Aw, I liked Toys R Us.


#5

So did I. I loved going there for their Heroscape BOGO sales. And their Lego selection.


#6

Sequel commercial years later:


#7

I think I went into a Toys R Us once for a videogame deal. I didn’t even know they sold videogames until then.


#8

As a parent of a 7-year-old and a 4-year-old, I still visit Toys 'R Us on a semi-regular basis. My kids love various figures and playsets for said figures. And, lord help me, my kids respond well to a token-reward system that involves Shopkins and LEGO minifigs. Sometimes the best deals for such things are at Walmart, other times on Amazon, but often Toys 'R Us was competitive. I’ll miss them if they do end up folding.


#9

I thought LEGO were insanely popular these days? Weren’t there three feature length movies in the past few years, several TV shows, and a whole line of video games?


#10

My kids (7 and 3) can’t get enough LEGO stuff. No idea how that translates into broader sales trends though.


#11

Lego actually just announced their first down year after 13 straight years of record growth.

I think, if anything, they just grew too big too fast. Lego has been doing great in the “video game” era.


#12

I think they’ve been closing down their retail stores for a while now. The one nearby is gone, and the ones around when I was a kid are gone as well. Even with Babies R Us, it’s cheaper at Target, even cheaper via Amazon. Unless you’re going to test car seats and strollers, there’s little reason to set foot inside one.


#13

It’s right there in the song!


#14

Yeah geez I used to go buy ColecoVision games at Toys R Us, you’d have to be pretty out of it not to know that they sell video games and have since the beginning.


#15

I remember in the 80’s-90’s the video games section at Toys R Us used to have little plastic flaps that you could raise that had the box art on one side and the game description on the other. As a kid, I thought that was pretty cool.

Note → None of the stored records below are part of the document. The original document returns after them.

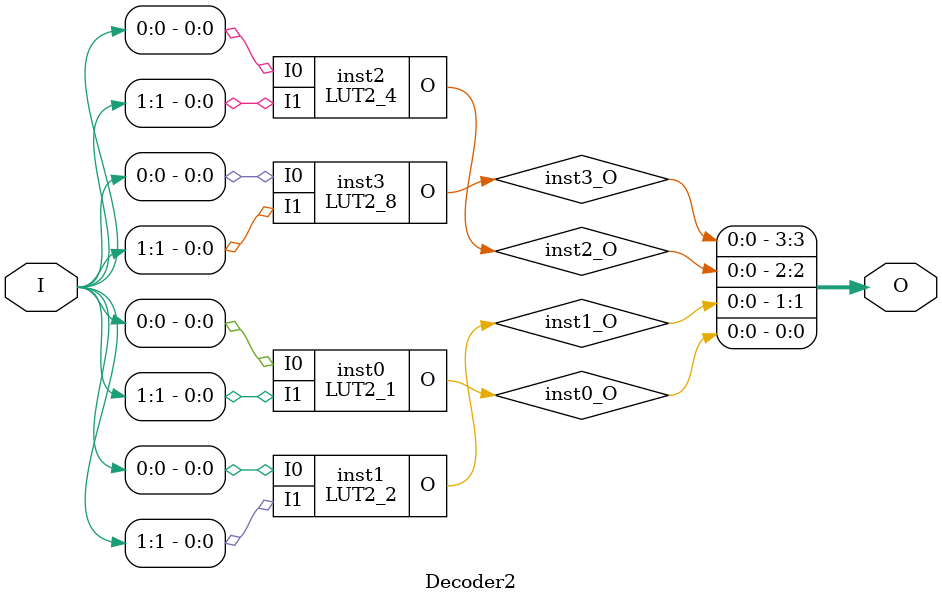
<source format=v>
module LUT2_1 (input  I0, input  I1, output  O);
wire  inst0_out;
coreir_lut2 inst0 (.in({I1,I0}), .out(inst0_out));
assign O = inst0_out;
endmodule

module LUT2_2 (input  I0, input  I1, output  O);
wire  inst0_out;
coreir_lut2 inst0 (.in({I1,I0}), .out(inst0_out));
assign O = inst0_out;
endmodule

module LUT2_4 (input  I0, input  I1, output  O);
wire  inst0_out;
coreir_lut2 inst0 (.in({I1,I0}), .out(inst0_out));
assign O = inst0_out;
endmodule

module LUT2_8 (input  I0, input  I1, output  O);
wire  inst0_out;
coreir_lut2 inst0 (.in({I1,I0}), .out(inst0_out));
assign O = inst0_out;
endmodule

module Decoder2 (input [1:0] I, output [3:0] O);
wire  inst0_O;
wire  inst1_O;
wire  inst2_O;
wire  inst3_O;
LUT2_1 inst0 (.I0(I[0]), .I1(I[1]), .O(inst0_O));
LUT2_2 inst1 (.I0(I[0]), .I1(I[1]), .O(inst1_O));
LUT2_4 inst2 (.I0(I[0]), .I1(I[1]), .O(inst2_O));
LUT2_8 inst3 (.I0(I[0]), .I1(I[1]), .O(inst3_O));
assign O = {inst3_O,inst2_O,inst1_O,inst0_O};
endmodule


</source>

As an adult, I still buy video games (although very few physical copies now… hm), but I’m not “allowed” to go into the video games section of Toys R US anymore. I don’t have the courage to walk in there alone as a grown man through the plastic balls and toys, little kids running and nagging their parents, then near the pink baby section, then into the video games section, with more kids running around. It’s too weird. Maybe they should make two entrances or something.


#16

I occasionally stroll through Toys ‘R’ Us simply to check up on what’s what in the world of toys and games and stuff. I work in pop culture often, and stuff like Barbie and G.I. Joe shows up in my classes from time to time. I’m always interested in things like how the toy makers and marketers position stuff vis a vis gender and ethnicity, what sort of messages are being sent, deliberately or not, and really, just what’s cool these days. And Toys ‘R’ Us used to occasionally have 21st Century Toys scale vehicles too, the kind of stuff I sort of on again. off again collect. But these days, nah, the store here is pretty blah.


#17

I remember in the 80’s-90’s the video games section at Toys R Us used to have little plastic flaps that you could raise that had the box art on one side and the game description on the other. As a kid, I thought that was pretty cool.

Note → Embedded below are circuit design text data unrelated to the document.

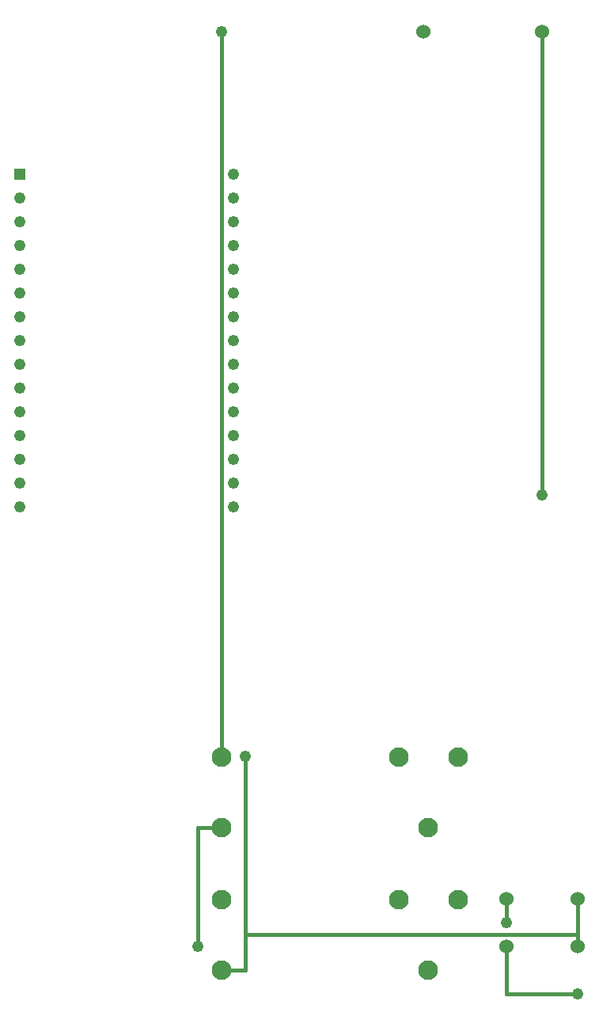
<source format=gbr>
G04 EasyPC Gerber Version 21.0.3 Build 4286 *
G04 #@! TF.Part,Single*
G04 #@! TF.FileFunction,Copper,L2,Bot *
G04 #@! TF.FilePolarity,Positive *
%FSLAX35Y35*%
%MOIN*%
G04 #@! TA.AperFunction,ComponentPad*
%ADD29R,0.04862X0.04862*%
G04 #@! TD.AperFunction*
%ADD16C,0.01500*%
G04 #@! TA.AperFunction,ViaPad*
%ADD21C,0.04800*%
G04 #@! TA.AperFunction,ComponentPad*
%ADD72C,0.04862*%
G04 #@! TA.AperFunction,WasherPad*
%ADD13C,0.06000*%
G04 #@! TA.AperFunction,ComponentPad*
%ADD75C,0.08268*%
X0Y0D02*
D02*
D13*
X275250Y455250D03*
X310250Y70250D03*
Y90250D03*
X325250Y455250D03*
X340250Y70250D03*
Y90250D03*
D02*
D16*
X180250Y70250D02*
Y120250D01*
X190250*
Y455250D02*
Y150014D01*
X200250Y75250D02*
Y60250D01*
X190250*
X200250Y75250D02*
X340250D01*
X200250D02*
Y150250D01*
X310250Y80250D02*
Y90250D01*
X325250Y260250D02*
Y455250D01*
X340250Y50250D02*
X310250D01*
Y70250*
X340250Y75250D02*
Y70250D01*
Y75250D02*
Y90250D01*
D02*
D21*
X180250Y70250D03*
X190250Y455250D03*
X200250Y150250D03*
X310250Y80250D03*
X325250Y260250D03*
X340250Y50250D03*
D02*
D29*
X105250Y395250D03*
D02*
D72*
Y255250D03*
Y265250D03*
Y275250D03*
Y285250D03*
Y295250D03*
Y305250D03*
Y315250D03*
Y325250D03*
Y335250D03*
Y345250D03*
Y355250D03*
Y365250D03*
Y375250D03*
Y385250D03*
X195250Y255250D03*
Y265250D03*
Y275250D03*
Y285250D03*
Y295250D03*
Y305250D03*
Y315250D03*
Y325250D03*
Y335250D03*
Y345250D03*
Y355250D03*
Y365250D03*
Y375250D03*
Y385250D03*
Y395250D03*
D02*
D75*
X190250Y60250D03*
Y90014D03*
Y120250D03*
Y150014D03*
X264659Y90014D03*
Y150014D03*
X277258Y60250D03*
Y120250D03*
X289856Y90014D03*
Y150014D03*
X0Y0D02*
M02*

</source>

Oh man, I remember this too. And reading the back upside down, contorting to do so.


#18

Looks like capitalism is sharpening it’s claws for TRU. Suppliers are demanding cash for delivery of shipments.

https://finance.yahoo.com/news/toys-apos-r-apos-us-152300905.html?.tsrc=fauxdal


#19

And chapter 11 has been filed.


#20

Man, they are probably hoping to last through the Christmas shopping season.